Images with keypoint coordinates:

++++++++++++++++++++

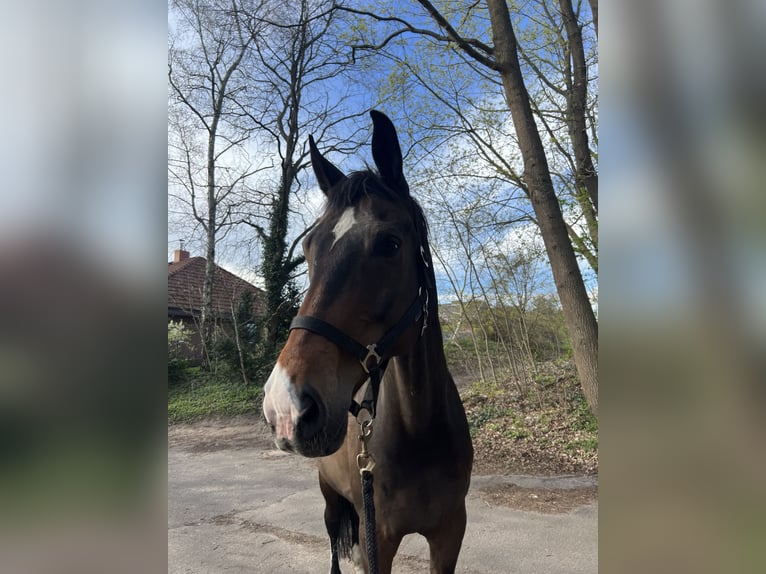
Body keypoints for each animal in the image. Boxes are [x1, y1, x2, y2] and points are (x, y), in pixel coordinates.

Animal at [262, 110, 473, 574]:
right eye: (308, 248)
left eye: (389, 244)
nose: (286, 405)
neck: (420, 430)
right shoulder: (379, 537)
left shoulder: (450, 533)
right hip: (333, 507)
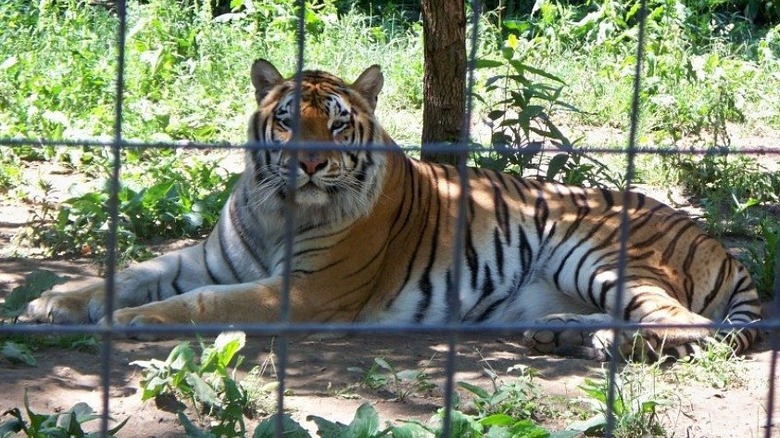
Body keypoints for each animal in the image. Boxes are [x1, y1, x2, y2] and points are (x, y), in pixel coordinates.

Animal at [26, 59, 761, 360]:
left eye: (337, 123)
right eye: (287, 121)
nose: (310, 164)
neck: (276, 208)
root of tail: (715, 241)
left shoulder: (307, 291)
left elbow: (198, 303)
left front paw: (128, 321)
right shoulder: (211, 258)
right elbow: (137, 271)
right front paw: (53, 301)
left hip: (599, 251)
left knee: (692, 327)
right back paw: (563, 335)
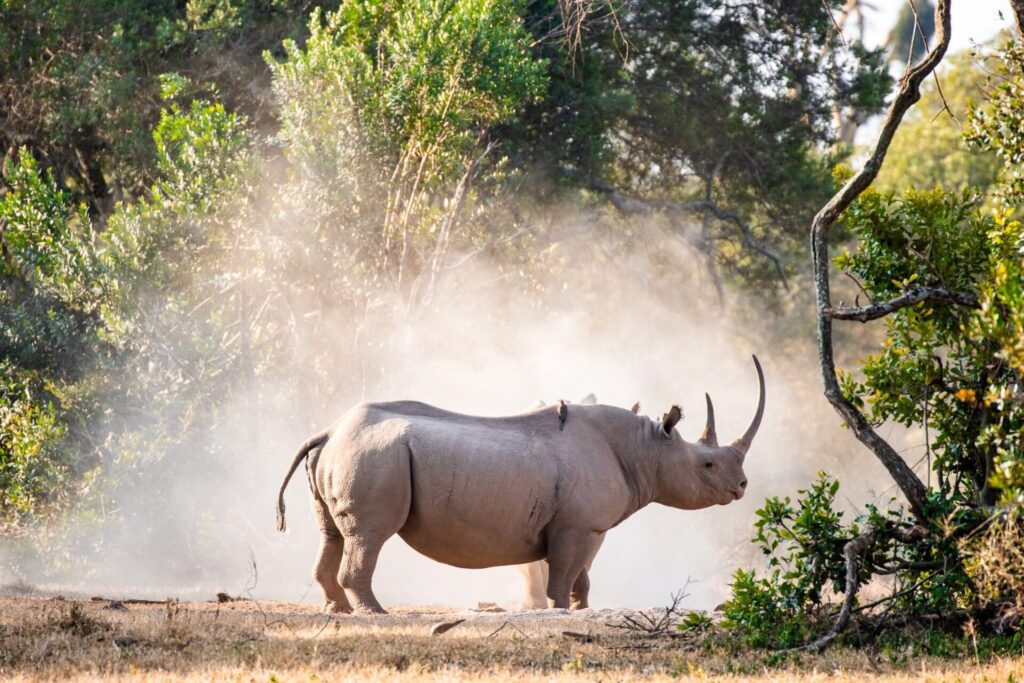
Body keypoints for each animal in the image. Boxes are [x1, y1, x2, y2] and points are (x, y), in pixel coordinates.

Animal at [276, 356, 765, 614]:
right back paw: (377, 613)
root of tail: (330, 430)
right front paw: (562, 611)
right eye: (707, 465)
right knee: (370, 534)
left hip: (353, 452)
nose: (742, 486)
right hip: (376, 455)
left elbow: (582, 574)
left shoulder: (582, 525)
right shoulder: (578, 526)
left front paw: (581, 610)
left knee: (333, 534)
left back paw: (338, 609)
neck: (647, 449)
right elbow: (564, 574)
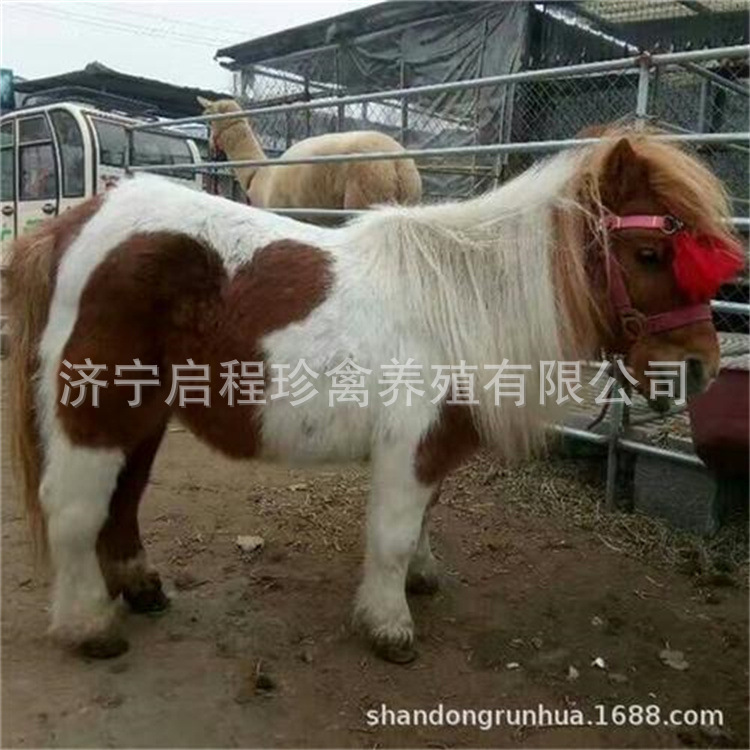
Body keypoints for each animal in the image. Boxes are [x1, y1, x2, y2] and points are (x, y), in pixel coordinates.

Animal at [6, 128, 743, 663]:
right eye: (650, 254)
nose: (698, 369)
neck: (460, 303)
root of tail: (74, 224)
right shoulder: (409, 447)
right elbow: (390, 534)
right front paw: (389, 625)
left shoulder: (434, 449)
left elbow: (422, 523)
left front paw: (421, 576)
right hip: (97, 407)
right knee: (73, 509)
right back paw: (88, 627)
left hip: (145, 410)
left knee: (123, 500)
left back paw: (140, 588)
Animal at [197, 97, 423, 209]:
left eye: (210, 120)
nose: (212, 149)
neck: (259, 174)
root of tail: (397, 164)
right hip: (407, 198)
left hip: (365, 194)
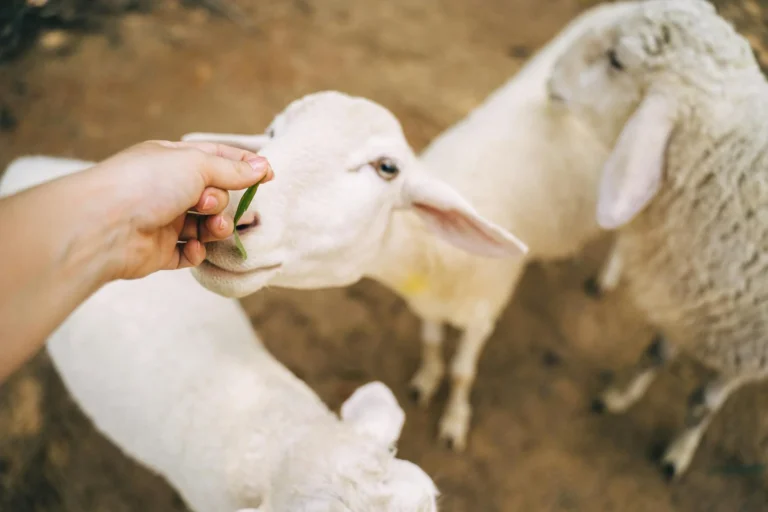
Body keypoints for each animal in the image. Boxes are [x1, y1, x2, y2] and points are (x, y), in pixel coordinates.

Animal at [547, 0, 768, 479]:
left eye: (616, 60)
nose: (551, 75)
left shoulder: (745, 352)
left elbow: (702, 404)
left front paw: (678, 454)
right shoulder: (693, 303)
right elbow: (655, 354)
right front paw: (619, 397)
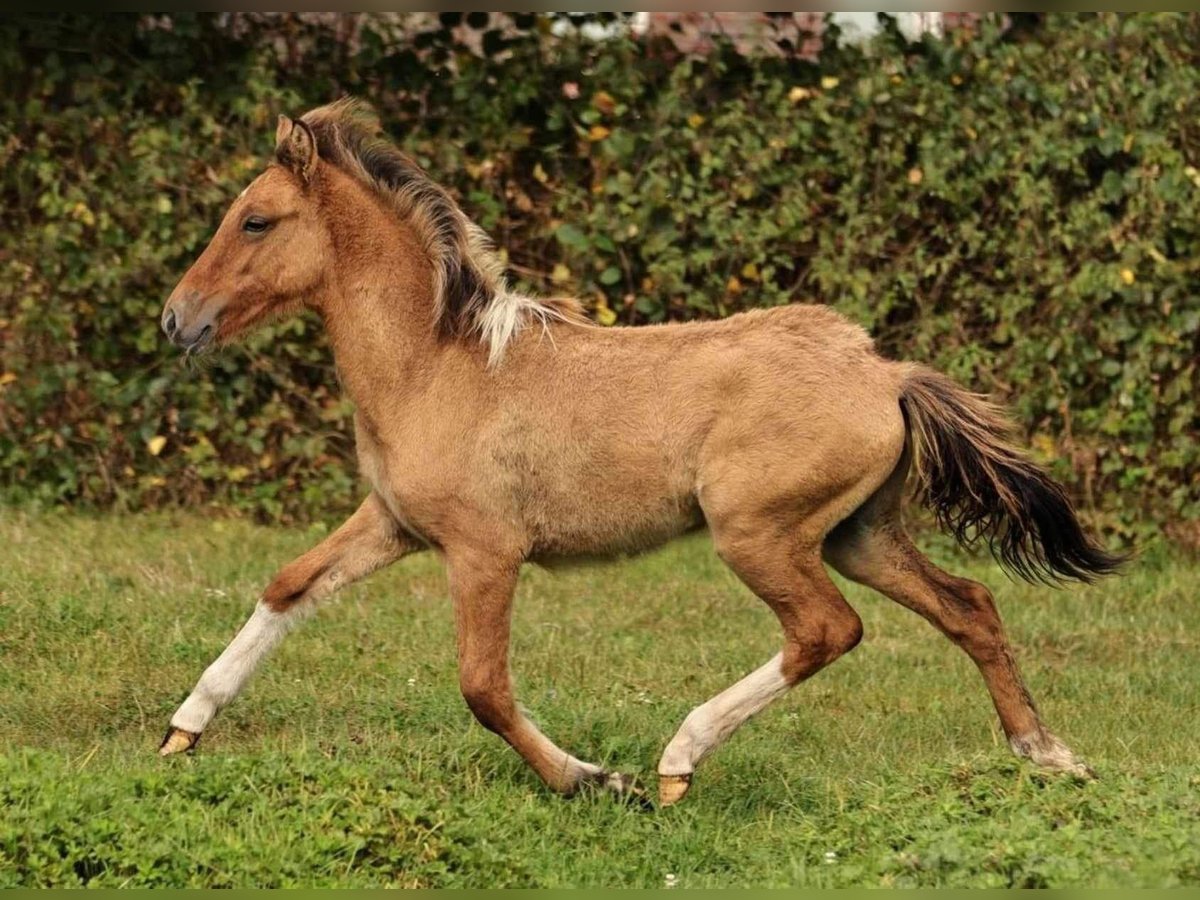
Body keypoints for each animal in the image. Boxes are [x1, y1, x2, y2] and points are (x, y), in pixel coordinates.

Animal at [159, 100, 1123, 811]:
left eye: (255, 221)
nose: (177, 319)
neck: (435, 365)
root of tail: (884, 372)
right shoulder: (393, 523)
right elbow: (289, 585)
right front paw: (182, 731)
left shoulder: (484, 552)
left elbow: (484, 687)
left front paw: (593, 779)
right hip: (859, 534)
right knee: (970, 606)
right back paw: (1050, 756)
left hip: (758, 534)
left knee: (827, 629)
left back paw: (676, 762)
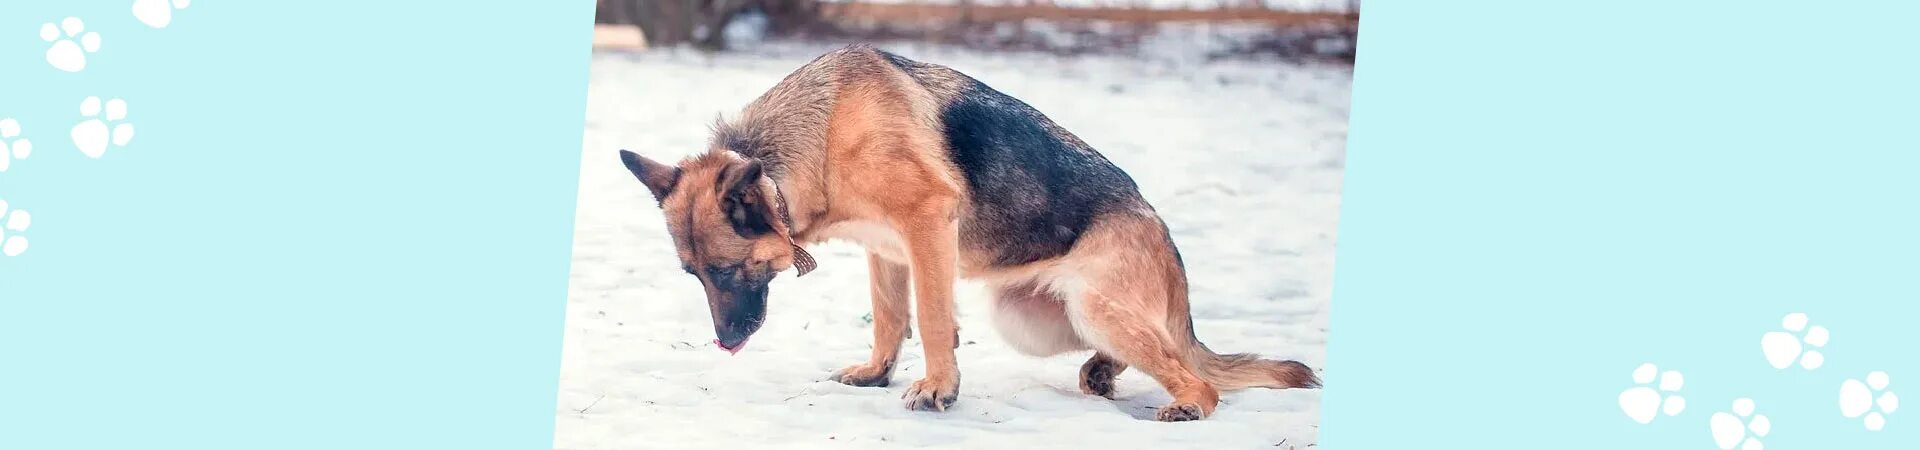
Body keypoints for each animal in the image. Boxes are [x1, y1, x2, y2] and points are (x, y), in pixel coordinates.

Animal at [614, 43, 1320, 419]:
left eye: (728, 271)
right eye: (692, 275)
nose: (726, 343)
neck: (820, 135)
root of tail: (1163, 233)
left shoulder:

++++++++++++++++++++

• _WHAT YOU WILL DO_: Repeat the preceding records precisely, and leave every picture out of the copy.

• _OUTPUT BELOW_:
Body keypoints for each animal in the image. Boxes are [x1, y1, x2, y2] and points are (x, y), in pixel coordinates.

Animal at [262, 110, 473, 574]:
right eye: (308, 248)
left eye: (389, 244)
nose: (286, 405)
neck: (420, 430)
right shoulder: (379, 537)
left shoulder: (450, 533)
right hip: (333, 507)
Body keypoints for each animal in the image. Boxes are [x1, y1, x2, y2] and points are (x, y), in pixel coordinates.

Animal at [26, 59, 761, 360]:
left eye: (337, 123)
right eye: (287, 121)
nose: (310, 164)
neck: (276, 208)
root of tail: (715, 241)
left shoulder: (307, 291)
left elbow: (198, 303)
left front paw: (128, 321)
right shoulder: (211, 258)
right elbow: (137, 271)
right front paw: (53, 301)
left hip: (599, 251)
left knee: (692, 327)
right back paw: (563, 335)
Body keypoints for each animal in the image. Boxes are [x1, y1, x2, y2] and points are (x, y), in pixel coordinates.

Animal at [276, 356, 765, 614]:
right back paw: (377, 613)
root of tail: (330, 430)
right front paw: (562, 611)
right eye: (707, 465)
right knee: (370, 534)
left hip: (353, 452)
nose: (742, 486)
right hip: (376, 455)
left elbow: (582, 574)
left shoulder: (582, 525)
right shoulder: (578, 526)
left front paw: (581, 610)
left knee: (333, 534)
left back paw: (338, 609)
neck: (647, 449)
right elbow: (564, 574)
Body keypoints for each animal in the image. Boxes are [x1, y1, x2, y2] and points are (x, y), in pixel coordinates.

Animal at [6, 128, 743, 663]:
right eye: (650, 254)
nose: (698, 369)
neck: (460, 303)
root of tail: (74, 224)
right shoulder: (409, 447)
right elbow: (390, 534)
right front paw: (389, 625)
left shoulder: (434, 449)
left elbow: (422, 523)
left front paw: (421, 576)
right hip: (97, 407)
right knee: (73, 509)
right back paw: (88, 627)
left hip: (145, 410)
left knee: (123, 500)
left back paw: (140, 588)
Animal at [197, 97, 423, 209]:
left eye: (210, 120)
nose: (212, 149)
neck: (259, 174)
root of tail: (397, 164)
right hip: (407, 198)
left hip: (365, 194)
Body keypoints for each animal in the image. Boxes are [x1, y1, x2, y2] and points are (x, y), in pixel coordinates.

Animal at [547, 0, 768, 479]:
left eye: (616, 60)
nose: (551, 75)
left shoulder: (745, 352)
left elbow: (702, 404)
left front paw: (678, 454)
right shoulder: (693, 303)
right elbow: (655, 354)
right front paw: (619, 397)
Body keypoints for each animal in the image. Boxes are [x1, y1, x2, y2] and points are (x, y), in pixel coordinates.

Animal at [159, 100, 1123, 811]:
left eye: (255, 221)
nose: (177, 319)
neck: (435, 365)
root of tail: (884, 372)
right shoulder: (393, 523)
right elbow: (289, 585)
right front paw: (182, 731)
left shoulder: (484, 552)
left elbow: (484, 687)
left front paw: (593, 779)
right hip: (859, 534)
right knee: (970, 606)
right back paw: (1050, 756)
left hip: (758, 534)
left knee: (827, 629)
left back paw: (676, 762)
Body keypoints for each animal in the image. Boxes are [x1, y1, x2, y2] and points are (x, y), in pixel coordinates.

Animal at [614, 43, 1320, 419]:
left eye: (728, 271)
right eye: (692, 275)
nose: (726, 343)
neck: (820, 135)
root of tail: (1163, 233)
left shoulder:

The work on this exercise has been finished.